Well, he probably won’t get away with that part of the spin — claiming that today’s deal to rejigger the state’s tax code is actually a cut for the wealthiest New Yorkers, because their new rate (8.82 percent) is less than what they’re paying until December 31 (8.97 percent), when the temporary “high income surcharge” expires … after which the rich would have gotten an even bigger tax cut (6.85 percent), if state politicians hadn’t acted. Got that?

But otherwise Cuomo wins big again. Through November he watched as the state’s revenues and year-end financial-industry bonuses slumped, leaving him with an immediate $315 million shortfall and a $3.5 billion hole in the next fiscal year. He knew that a second budget of deep cuts would be highly painful, especially for New York’s poorest. And he hated the banner hanging at the Occupy Albany encampment across the street: WELCOME TO ALBANY, HOME OF GOVERNOR ONE PERCENT.

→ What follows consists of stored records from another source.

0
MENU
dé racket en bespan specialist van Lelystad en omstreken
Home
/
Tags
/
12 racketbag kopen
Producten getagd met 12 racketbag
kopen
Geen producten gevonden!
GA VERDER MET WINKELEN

So Cuomo began stealthily working the phones, laying the groundwork for a tax code overhaul with business leaders, progressives, Shelly Silver, and Dean Skelos. The rollout was a signature Cuomo production: Last week a leak to The Wall Street Journal floating the idea and a coy radio interview with the Post’s Fred Dicker, then a Monday-morning Times story containing approving quotes from gatekeepers on the left and right — Dan Cantor of the Working Families Party and Kathy Wylde of the Partnership for New York City — all while holding back the specifics of the plan until the very last minute.

Fiscal conservatives can complain that the governor has broken his “no new taxes” campaign pledge, and that the state still spends too much money, and they’ve got a point. Yet realists on both sides pronounced themselves satisfied with today’s plan. “The business community can count — we know he’s got a real money problem,” one of its leaders says. “And his first-year budget earned him credibility, so we can live with this.” “This moves in the right direction,” a progressive leader says. “It’s better than more austerity.”

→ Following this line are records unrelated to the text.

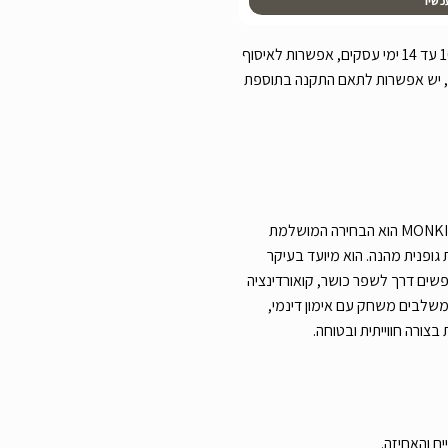
כשיו
עלות משלוח 290 ש”ח זמן אספקה 10 עד 14 ימי עסקים, אפשרות לאיסוף
 יש אפשרות לתאם התקנה בתוספת
מתקן טיפוס נינג’ה ספורט XL מבית MONKIT הוא הבחירה המושלמת
 גופנית מהנה. הוא מיועד בעיקר
שים דרך לשפר כושר, קואורדינציה
המשלבים משחק עם אימון דינמי,
בצורה חווייתית ובטוחה.
ם והאחיזה.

Huge challenges remain — the MTA’s budget is now even more vulnerable, pitched battles over reducing the state’s pension costs are looming, and the projected revenue gain from the new tax brackets isn’t even half of what the expiring millionaires’ tax brought in. So perhaps Cuomo should save his triumphant pronouncements about how much better Albany functions than Washington.

Today’s deal, though, makes it plausible that he could extend his magic act. “The man has no real core,” one powerful New York politico says. “But maybe that’s what it takes to do this job well.”